## Fragmento proporcionado

______________________________

Ha sido Allen Frances quien más consecuentemente advirtió sobre cómo la visión “espectral” (por ejemplo, aplicada al espectro autista, bipolar o desatencional) contribuye a una “inapropiada medicalización de los problemas de la vida diaria”, avanzando sobre condiciones aun no probadas (por ejemplo, la utilización de antipsicóticos en el ya mencionado “psychosis risk syndrome”.
De lo contrario, tal como viene advirtiendo este autor, la psiquiatría deberá definir si acuerda con intervenciones que apunten a ayudar a la gente a enfrentar elaborativa y creativamente el sufrimiento de la vida cotidiana y las limitaciones del cuerpo o bien se pone del lado de acercarlos a un ideal de perfección a través de potenciar sus posibilidades al máximo a través de la neuroquímica.

______________________________

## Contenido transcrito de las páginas
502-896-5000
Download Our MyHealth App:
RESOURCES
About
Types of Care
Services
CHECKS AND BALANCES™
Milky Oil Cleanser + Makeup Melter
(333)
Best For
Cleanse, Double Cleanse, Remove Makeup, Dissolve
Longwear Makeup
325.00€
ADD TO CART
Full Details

______________________________

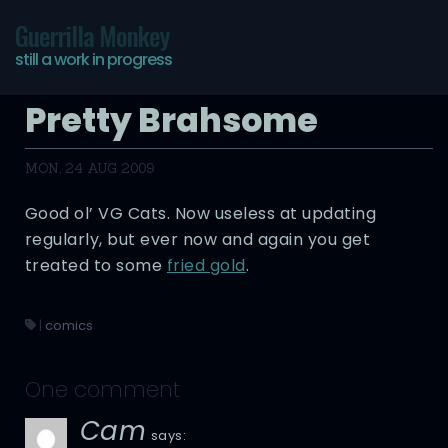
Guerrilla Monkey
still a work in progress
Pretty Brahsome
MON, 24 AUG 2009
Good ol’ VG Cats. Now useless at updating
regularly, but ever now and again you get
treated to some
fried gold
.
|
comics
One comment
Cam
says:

______________________________

## Consigna 1
Enumera los espectros que el fragmento sobre la medicalización menciona como ejemplos de la visión "espectral".
## Consigna 2
Cita el fragmento sobre la medicalización desde "De lo contrario, tal" hasta "de la neuroquímica.".
Las entradas no tienen relación con el fragmento.

## Respuesta 1
- Autista
- Bipolar
- Desatencional

## Respuesta 2
De lo contrario, tal como viene advirtiendo este autor, la psiquiatría deberá definir si acuerda con intervenciones que apunten a ayudar a la gente a enfrentar elaborativa y creativamente el sufrimiento de la vida cotidiana y las limitaciones del cuerpo o bien se pone del lado de acercarlos a un ideal de perfección a través de potenciar sus posibilidades al máximo a través de la neuroquímica.